Stored records:

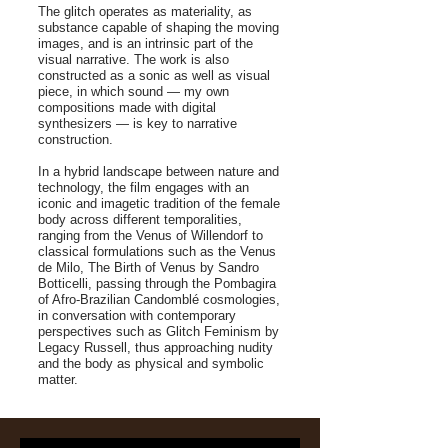
The glitch operates as materiality, as
substance capable of shaping the moving
images, and is an intrinsic part of the
visual narrative. The work is also
constructed as a sonic as well as visual
piece, in which sound — my own
compositions made with digital
synthesizers — is key to narrative
construction.
In a hybrid landscape between nature and
technology, the film engages with an
iconic and imagetic tradition of the female
body across different temporalities,
ranging from the Venus of Willendorf to
classical formulations such as the Venus
de Milo, The Birth of Venus by Sandro
Botticelli, passing through the Pombagira
of Afro-Brazilian Candomblé cosmologies,
in conversation with contemporary
perspectives such as Glitch Feminism by
Legacy Russell, thus approaching nudity
and the body as physical and symbolic
matter.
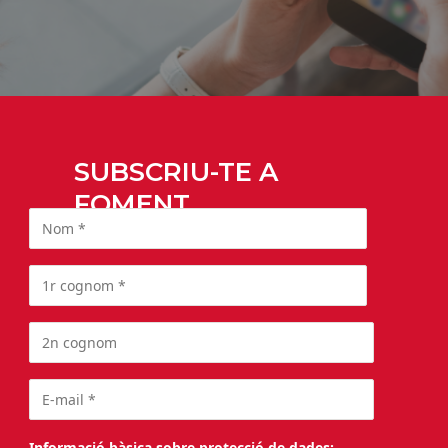
SUBSCRIU-TE A
FOMENT
Informació bàsica sobre protecció de dades:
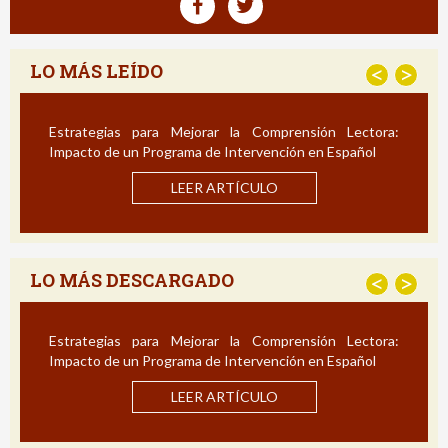
LO MÁS LEÍDO
<
>
Estrategias para Mejorar la Comprensión Lectora:
Impacto de un Programa de Intervención en Español
LEER ARTÍCULO
LO MÁS DESCARGADO
<
>
Estrategias para Mejorar la Comprensión Lectora:
Impacto de un Programa de Intervención en Español
LEER ARTÍCULO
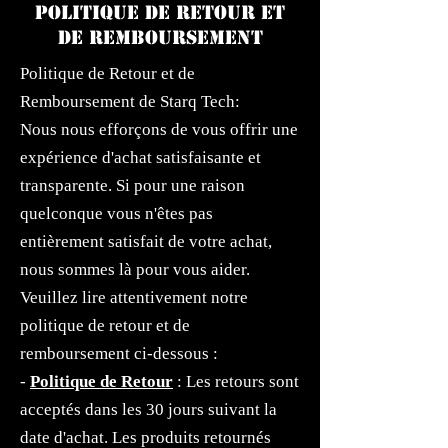
POLITIQUE DE RETOUR ET
DE REMBOURSEMENT
Politique de Retour et de
Remboursement de Starq Tech:
Nous nous efforçons de vous offrir une
expérience d'achat satisfaisante et
transparente. Si pour une raison
quelconque vous n'êtes pas
entièrement satisfait de votre achat,
nous sommes là pour vous aider.
Veuillez lire attentivement notre
politique de retour et de
remboursement ci-dessous :
-
Politique de Retour
: Les retours sont
acceptés dans les 30 jours suivant la
date d'achat. Les produits retournés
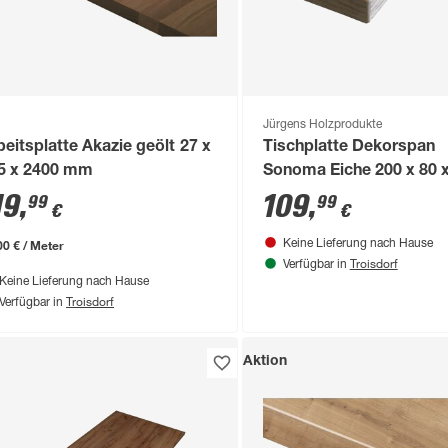
Jürgens Holzprodukte
beitsplatte Akazie geölt 27 x
Tischplatte Dekorspan
5 x 2400 mm
Sonoma Eiche 200 x 80 x
cm
19
,
109
,
99
99
€
€
00 € / Meter
Keine Lieferung nach Hause
Troisdorf
Verfügbar in
Keine Lieferung nach Hause
Troisdorf
Verfügbar in
Aktion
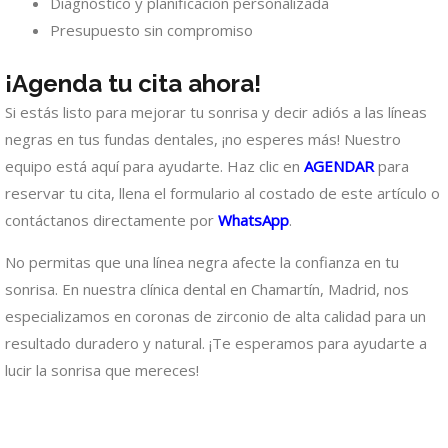
Diagnóstico y planificación personalizada
Presupuesto sin compromiso
¡Agenda tu cita ahora!
Si estás listo para mejorar tu sonrisa y decir adiós a las líneas
negras en tus fundas dentales, ¡no esperes más! Nuestro
equipo está aquí para ayudarte. Haz clic en
AGENDAR
para
reservar tu cita, llena el formulario al costado de este artículo o
contáctanos directamente por
WhatsApp
.
No permitas que una línea negra afecte la confianza en tu
sonrisa. En nuestra clínica dental en Chamartín, Madrid, nos
especializamos en coronas de zirconio de alta calidad para un
resultado duradero y natural. ¡Te esperamos para ayudarte a
lucir la sonrisa que mereces!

● **Problem requirements**:
What is needed is an exact copy of the lines from the beginning of the data through the line containing "synthesizers — is key to narrative", both included, without any pictures.

● **Solution below**:
The glitch operates as materiality, as
substance capable of shaping the moving
images, and is an intrinsic part of the
visual narrative. The work is also
constructed as a sonic as well as visual
piece, in which sound — my own
compositions made with digital
synthesizers — is key to narrative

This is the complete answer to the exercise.